### PROVIDED PASSAGE

Jurisprudence

Obama’s War on Journalists

His administration’s leak investigations are outrageous and unprecedented.

U.S. Attorney General Eric Holder speaks during a Justice Department’s Law Day event May 1, 2013 at the Justice Department in Washington, DC.

Attorney General Eric Holder has overseen more leak investigations under Obama than were pursued under Bush

Photo by Alex Wong/Getty Images

Attorney General Eric Holder has said that he doesn’t want the Obama administration’s leak prosecutions “to be his legacy.” But he has also trumpeted the cases—six and counting—in response to criticism from Senate Republicans. “We have tried more leak cases—brought more leak cases during the course of this administration than any other administration,” Holder said before the Senate Judiciary Committee last year.

This shouldn’t be a source of pride, even the fake point-scoring kind. In light of the Justice Department’s outrageously broad grab of the phone records of reporters and editors at the Associated Press, the administration’s unprecedented criminalizing of leaks has become embarrassing. This is not what Obama’s supporters thought they were getting. Obama the candidate strongly supported civil liberties and protections for whistle-blowers. Obama the president risks making government intrusion into the investigative work of the press a galling part of his legacy.

Here’s the official excuse, from the Justice Department’s letter to AP today and from the daily White House press briefing: “The president feels strongly that we need the press to be able to be unfettered in its pursuit of investigative journalism,” press secretary Jay Carney said. “He is also mindful of the need for secret and classified information to remain secret and classified in order to protect our national security interests.” That sounds like a perfectly reasonable balancing, but in practice, it’s not. Between 1917 and 1985, there was one successful federal leak prosecution. The Obama White House, by contrast, has pursued leaks “with a surprising relentlessness,” as Jane Mayer wrote in her masterful New Yorker piece about the prosecution of Thomas Drake. Of Holder and Obama’s six unlucky targets, Drake is the guy who best fits the whistle-blower profile: He gave information to a Baltimore Sun reporter who wrote “a prize-winning series of articles for the Sun about financial waste, bureaucratic dysfunction, and dubious legal practices” in the National Security Agency. After years of hounding, the case against Drake fell apart, and he wound up pleading guilty to one misdemeanor. No jail time.

The Drake prosecution started under President George W. Bush. So did the leak prosecution of Jeffrey Sterling, the former CIA officer charged with disclosing information about Iran to James Risen of the New York Times. But Obama’s Justice Department has also launched its own prosecutions, as the AP probe underscores. As Scott Shane and Charlie Savage pointed out last year in the New York Times, it was in 2009, the first year of Obama’s presidency, that DOJ and the director of national intelligence created a taskforce that “streamlined procedures to follow up on leaks.” At the same time, the increasing prevalence of electronic records made investigations easier. The result, as Shane and Savage write, is that while the Justice Department used to be “where leak complaints from the intelligence agencies went to die,” now they are being kept alive.

### DATASET EXTRACT
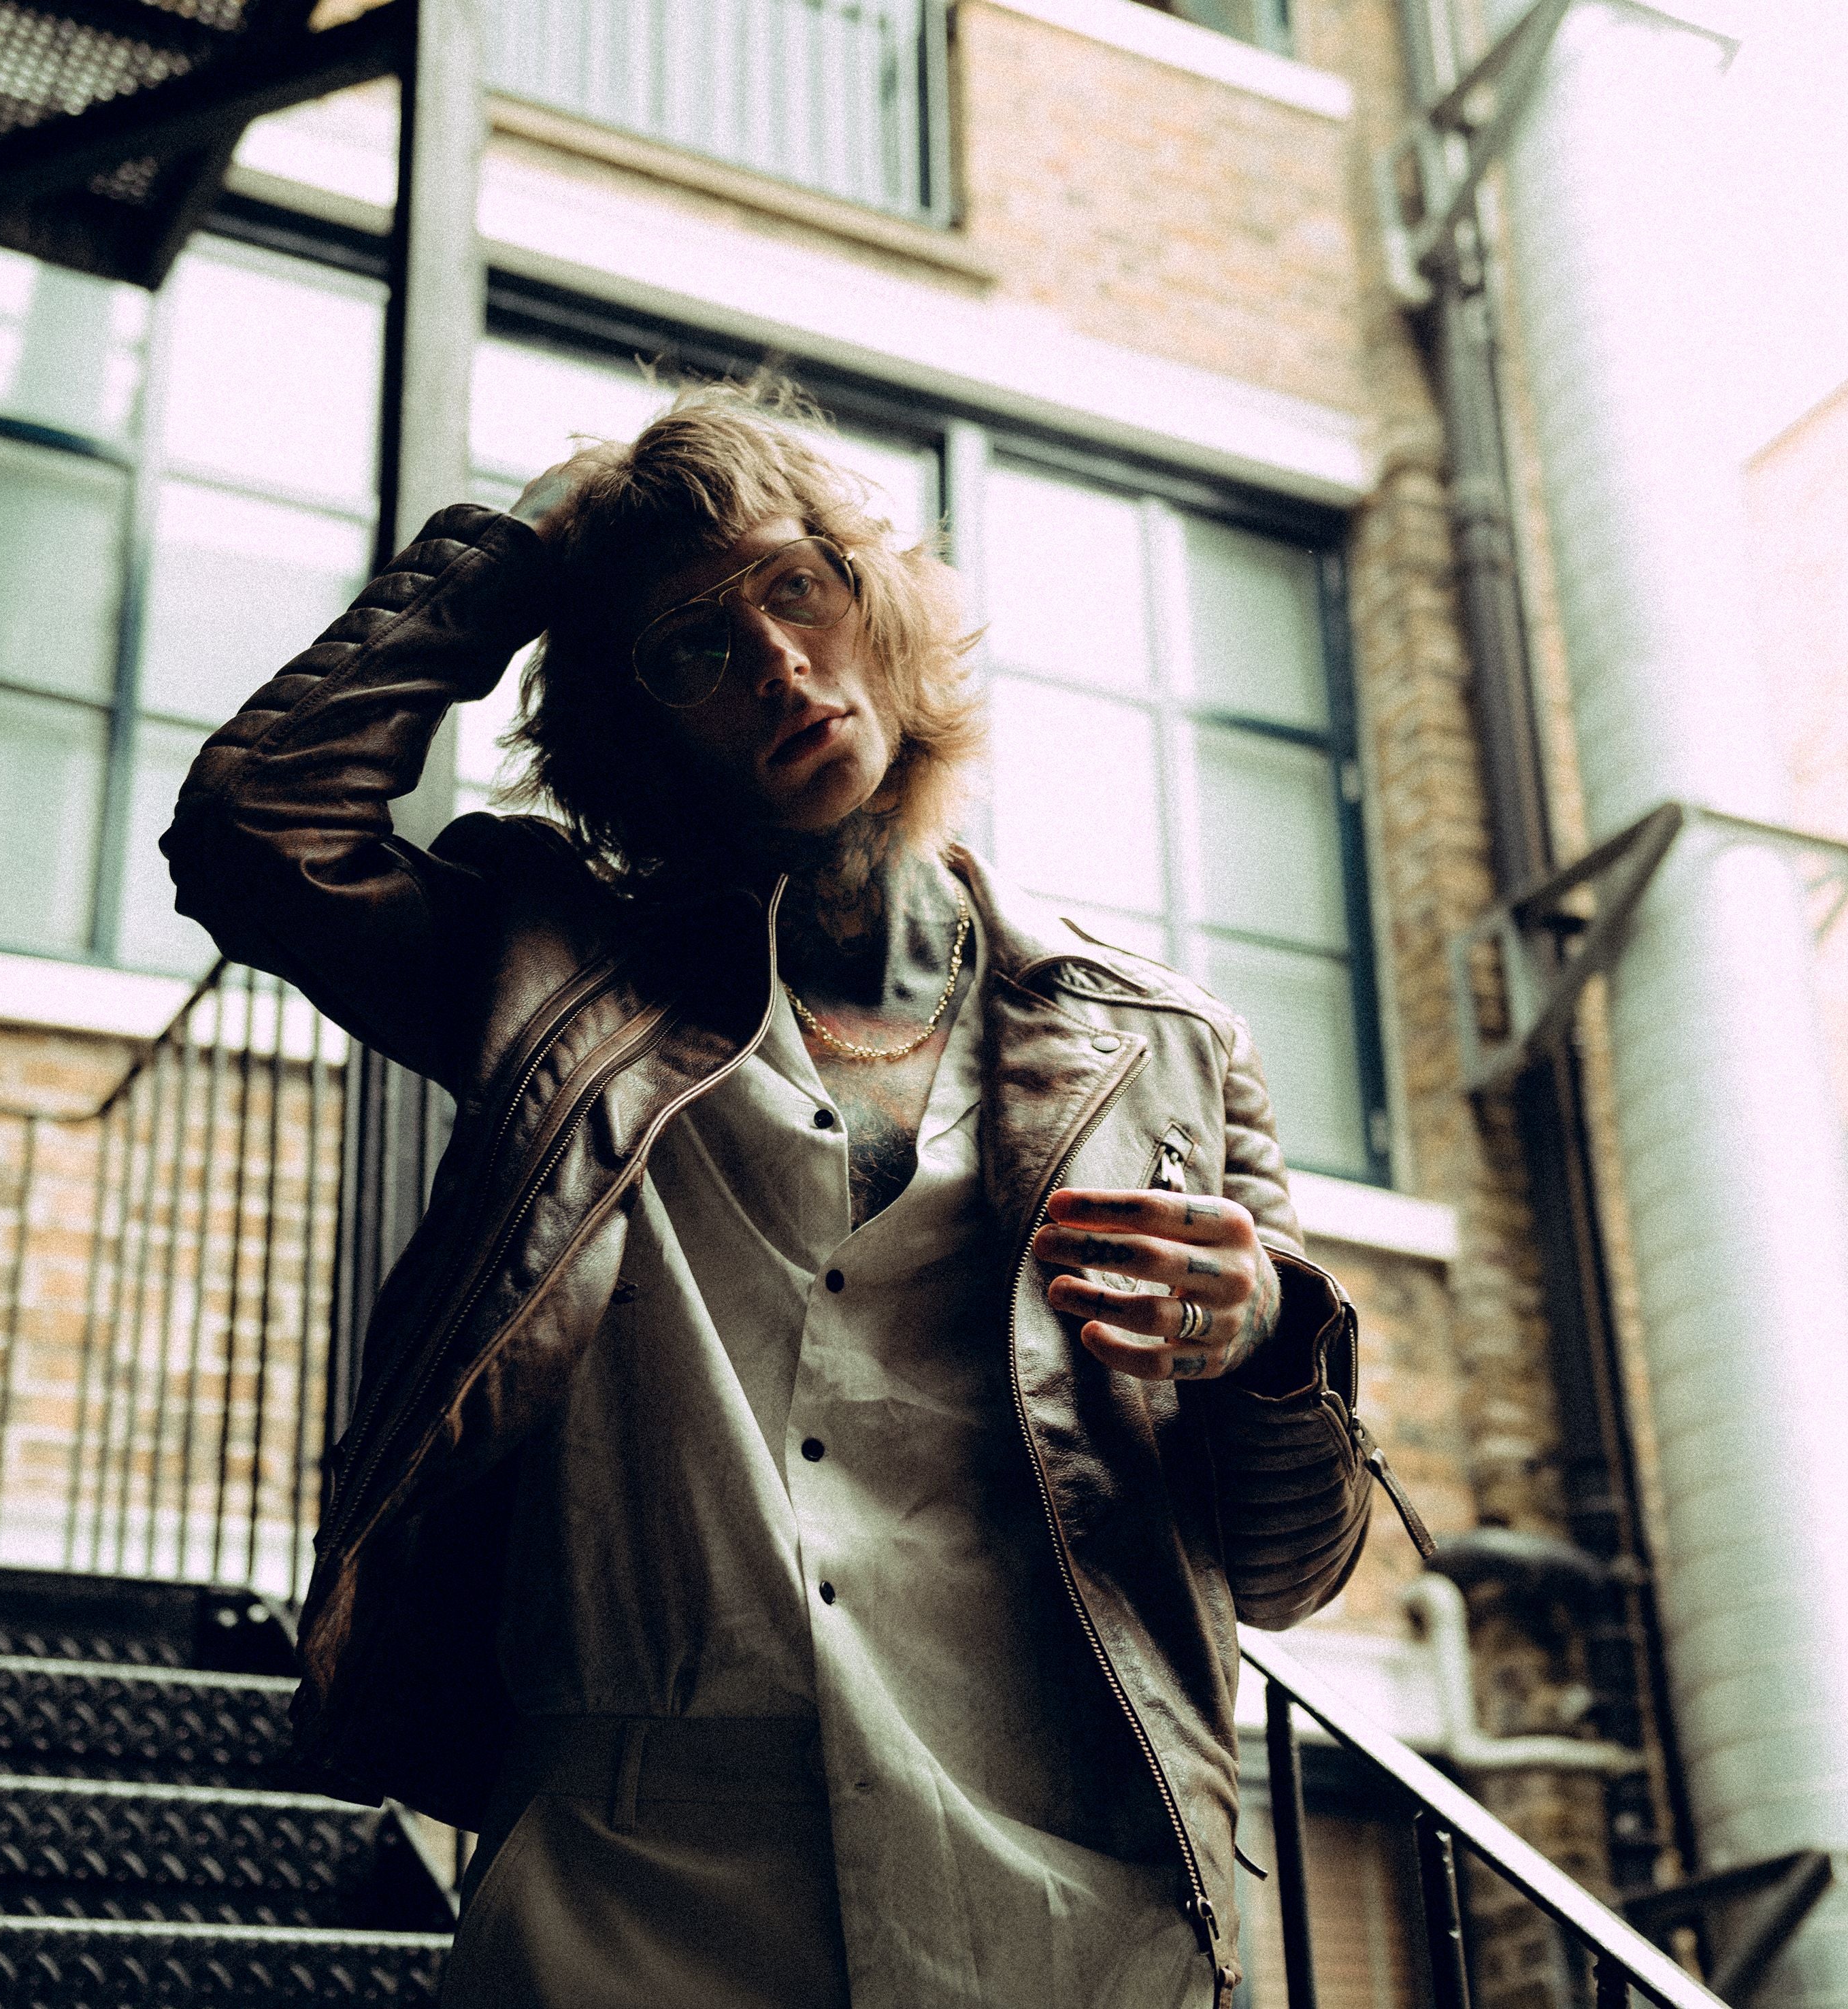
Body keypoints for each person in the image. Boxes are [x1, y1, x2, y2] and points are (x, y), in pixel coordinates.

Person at [163, 385, 1429, 2009]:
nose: (774, 661)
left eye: (797, 586)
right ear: (633, 730)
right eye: (692, 647)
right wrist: (517, 558)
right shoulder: (556, 980)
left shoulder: (1166, 1049)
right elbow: (254, 828)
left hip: (1063, 1906)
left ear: (877, 603)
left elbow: (1289, 1567)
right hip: (635, 1894)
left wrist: (1261, 1344)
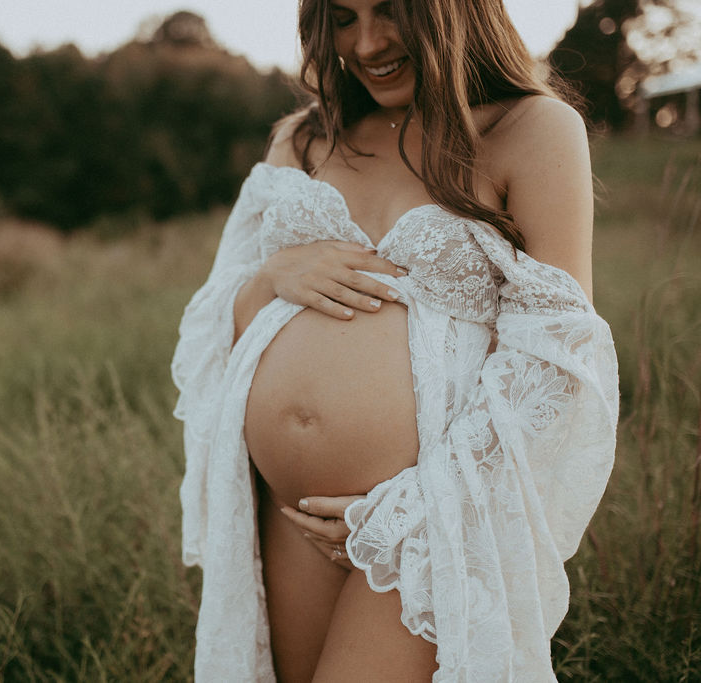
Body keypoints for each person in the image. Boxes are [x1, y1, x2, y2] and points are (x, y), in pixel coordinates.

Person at [171, 0, 619, 680]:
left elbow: (554, 360)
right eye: (344, 18)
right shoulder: (306, 138)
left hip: (434, 523)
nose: (367, 42)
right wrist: (269, 276)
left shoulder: (531, 129)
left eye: (390, 12)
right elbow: (214, 318)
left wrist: (413, 512)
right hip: (292, 514)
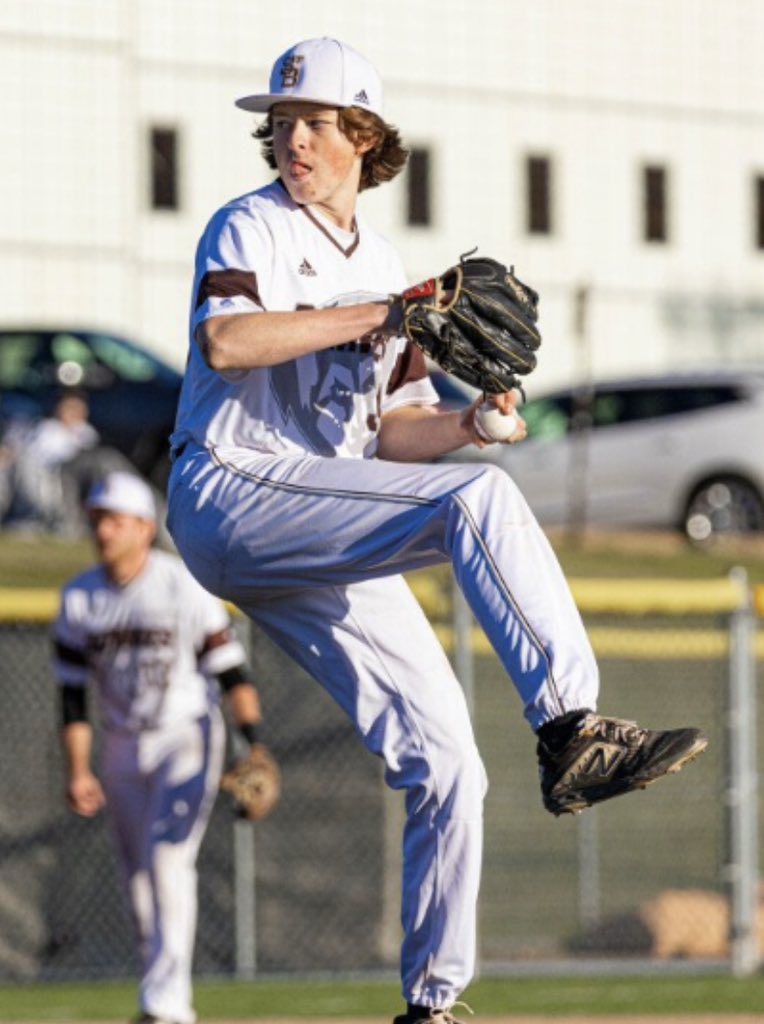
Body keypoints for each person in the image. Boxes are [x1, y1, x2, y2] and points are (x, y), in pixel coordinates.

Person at [165, 37, 707, 1024]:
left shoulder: (379, 263)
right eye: (282, 122)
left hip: (319, 515)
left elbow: (391, 432)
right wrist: (389, 313)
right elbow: (227, 341)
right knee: (476, 502)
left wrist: (468, 425)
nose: (295, 139)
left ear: (364, 139)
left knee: (448, 760)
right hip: (232, 490)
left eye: (317, 122)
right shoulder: (251, 224)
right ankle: (570, 727)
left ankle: (432, 1003)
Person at [53, 471, 270, 1024]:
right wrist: (79, 770)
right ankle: (161, 996)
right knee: (137, 881)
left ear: (145, 528)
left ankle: (166, 1007)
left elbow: (232, 673)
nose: (103, 531)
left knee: (168, 861)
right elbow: (72, 698)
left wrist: (255, 744)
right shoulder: (80, 597)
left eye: (115, 521)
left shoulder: (182, 585)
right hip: (123, 743)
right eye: (98, 520)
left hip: (186, 736)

### PARTS OF THE EXERCISE
1: Revise the Obama leak article from "His administration’s leak" up to and including "in Washington, DC.", swapping "Justice Department" for "Department of Justice".
2: Which years are written out as numbers in the Obama leak article?
3: Carry on the Obama leak article from its last sentence.
The entries are unrelated material, apart from the Obama leak article.

### YOUR WRITTEN ANSWERS
1:
His administration’s leak investigations are outrageous and unprecedented.

U.S. Attorney General Eric Holder speaks during a Department of Justice’s Law Day event May 1, 2013 at the Department of Justice in Washington, DC.

2: 2013, 1917, 1985, 2009

3:
Nor is there a law or a Supreme Court reading of the Constitution to kill them. Timothy Lee lays it out nicely on Wonkblog so I don’t have to: You don’t have a right to protect information that you give to someone else. That’s what the Supreme Court thinks phones calls are—the act of dialing. This could apply to the content of email that lives in the cloud—Gmail! Journalists get the benefit of a rule the Justice Department has made for itself, supposedly to prevent interference with the First Amendment–protected work of reporters. The rule says that the attorney general has to approve the demand for records, and that DOJ lawyers have to take all the other reasonable steps they can before drawing up a subpoena, and then write it as narrowly as possible. But the AP probe, and other examples of surveillance of reporters, show that the rules only mean so much.

In Tuesday’s letter to the AP, Deputy Attorney General James Cole said that in this case, DoJ “undertook a comprehensive investigation, including, among other investigative steps, conducting over 550 interviews and reviewing tens of thousands of documents, before seeking the toll records at issue.” But that doesn’t really tell us whether this ordering up of phone records was a valid response to an egregious leak that breached national security, or another Drake affair. The AP thinks the Justice Department wants to know how it reported a story in May 2012 about the CIA’s foiling of a plot by al-Qaida’s Yemen affiliate to plant a bomb on a plane. Here’s the story. The AP said at the time that it actually held off publishing for a week, in response to White House and CIA requests, “because the sensitive intelligence operation was still under way.” The government knows things I don’t, of course, but reading the story now, it’s hard to see a threat to national security in the content—it’s just not all that detailed.

Whether a leak threatens national security is clearly not the standard Holder and his department are using. And the problem is that the standard is up to them. The 1917 Espionage Act, the basis for most of these cases, was written to go after people who compromised military operations. Back in 1973, the major law review article on that statute concluded that Congress never intended to go after journalists with it, or even their sources. Since then, legal scholars have proposed various ways of narrowing the Espionage Act—University of Chicago law professor Geoffrey Stone wants to limit the law’s reach to cases in which there’s proof that a reporter knows publication will wreck national security without contributing to the public debate. But Congress has done nothing of the sort. Wouldn’t it be nice if the Republicans who are indignant over the AP investigation got serious about reform? Somehow, I doubt it. Instead, with a Democratic White House leading the charge, it’s hard to see who will stop this train.